Written request: Recast the rows below as a JSON list of strings, one string per line. Start at the first line of the rows and go on through the line that contains "locality: Durham's Island.", leaving out any blank lines.

Data:
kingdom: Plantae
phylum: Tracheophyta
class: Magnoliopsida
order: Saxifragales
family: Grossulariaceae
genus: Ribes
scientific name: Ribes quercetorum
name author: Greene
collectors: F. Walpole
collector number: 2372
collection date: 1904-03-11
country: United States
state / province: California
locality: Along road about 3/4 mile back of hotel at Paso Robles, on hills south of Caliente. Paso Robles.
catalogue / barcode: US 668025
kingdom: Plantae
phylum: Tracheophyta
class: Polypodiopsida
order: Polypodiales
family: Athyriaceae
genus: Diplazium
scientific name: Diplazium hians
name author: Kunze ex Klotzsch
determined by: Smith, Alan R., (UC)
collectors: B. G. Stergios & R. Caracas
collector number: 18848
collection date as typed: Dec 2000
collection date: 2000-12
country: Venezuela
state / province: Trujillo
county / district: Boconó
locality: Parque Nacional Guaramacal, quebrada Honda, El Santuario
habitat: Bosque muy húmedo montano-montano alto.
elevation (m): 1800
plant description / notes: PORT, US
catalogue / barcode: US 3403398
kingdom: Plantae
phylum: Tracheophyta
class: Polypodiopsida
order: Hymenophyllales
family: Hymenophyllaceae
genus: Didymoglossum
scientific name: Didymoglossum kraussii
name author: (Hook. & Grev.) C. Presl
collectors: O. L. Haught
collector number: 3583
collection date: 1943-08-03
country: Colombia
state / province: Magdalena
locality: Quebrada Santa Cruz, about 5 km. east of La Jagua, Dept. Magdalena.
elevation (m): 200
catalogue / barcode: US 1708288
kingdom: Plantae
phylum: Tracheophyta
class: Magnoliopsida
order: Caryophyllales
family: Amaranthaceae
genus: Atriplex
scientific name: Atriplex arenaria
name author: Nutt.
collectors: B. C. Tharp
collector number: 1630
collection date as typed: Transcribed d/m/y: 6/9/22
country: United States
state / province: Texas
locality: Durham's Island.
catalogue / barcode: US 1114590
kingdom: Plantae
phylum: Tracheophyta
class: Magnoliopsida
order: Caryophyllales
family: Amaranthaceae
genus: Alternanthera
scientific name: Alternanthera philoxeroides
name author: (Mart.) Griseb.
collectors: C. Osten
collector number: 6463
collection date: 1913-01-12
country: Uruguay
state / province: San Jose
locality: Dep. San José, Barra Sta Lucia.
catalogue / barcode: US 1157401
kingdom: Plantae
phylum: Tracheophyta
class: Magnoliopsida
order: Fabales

Complete answer:
[
  "kingdom: Plantae",
  "phylum: Tracheophyta",
  "class: Magnoliopsida",
  "order: Saxifragales",
  "family: Grossulariaceae",
  "genus: Ribes",
  "scientific name: Ribes quercetorum",
  "name author: Greene",
  "collectors: F. Walpole",
  "collector number: 2372",
  "collection date: 1904-03-11",
  "country: United States",
  "state / province: California",
  "locality: Along road about 3/4 mile back of hotel at Paso Robles, on hills south of Caliente. Paso Robles.",
  "catalogue / barcode: US 668025",
  "kingdom: Plantae",
  "phylum: Tracheophyta",
  "class: Polypodiopsida",
  "order: Polypodiales",
  "family: Athyriaceae",
  "genus: Diplazium",
  "scientific name: Diplazium hians",
  "name author: Kunze ex Klotzsch",
  "determined by: Smith, Alan R., (UC)",
  "collectors: B. G. Stergios & R. Caracas",
  "collector number: 18848",
  "collection date as typed: Dec 2000",
  "collection date: 2000-12",
  "country: Venezuela",
  "state / province: Trujillo",
  "county / district: Boconó",
  "locality: Parque Nacional Guaramacal, quebrada Honda, El Santuario",
  "habitat: Bosque muy húmedo montano-montano alto.",
  "elevation (m): 1800",
  "plant description / notes: PORT, US",
  "catalogue / barcode: US 3403398",
  "kingdom: Plantae",
  "phylum: Tracheophyta",
  "class: Polypodiopsida",
  "order: Hymenophyllales",
  "family: Hymenophyllaceae",
  "genus: Didymoglossum",
  "scientific name: Didymoglossum kraussii",
  "name author: (Hook. & Grev.) C. Presl",
  "collectors: O. L. Haught",
  "collector number: 3583",
  "collection date: 1943-08-03",
  "country: Colombia",
  "state / province: Magdalena",
  "locality: Quebrada Santa Cruz, about 5 km. east of La Jagua, Dept. Magdalena.",
  "elevation (m): 200",
  "catalogue / barcode: US 1708288",
  "kingdom: Plantae",
  "phylum: Tracheophyta",
  "class: Magnoliopsida",
  "order: Caryophyllales",
  "family: Amaranthaceae",
  "genus: Atriplex",
  "scientific name: Atriplex arenaria",
  "name author: Nutt.",
  "collectors: B. C. Tharp",
  "collector number: 1630",
  "collection date as typed: Transcribed d/m/y: 6/9/22",
  "country: United States",
  "state / province: Texas",
  "locality: Durham's Island."
]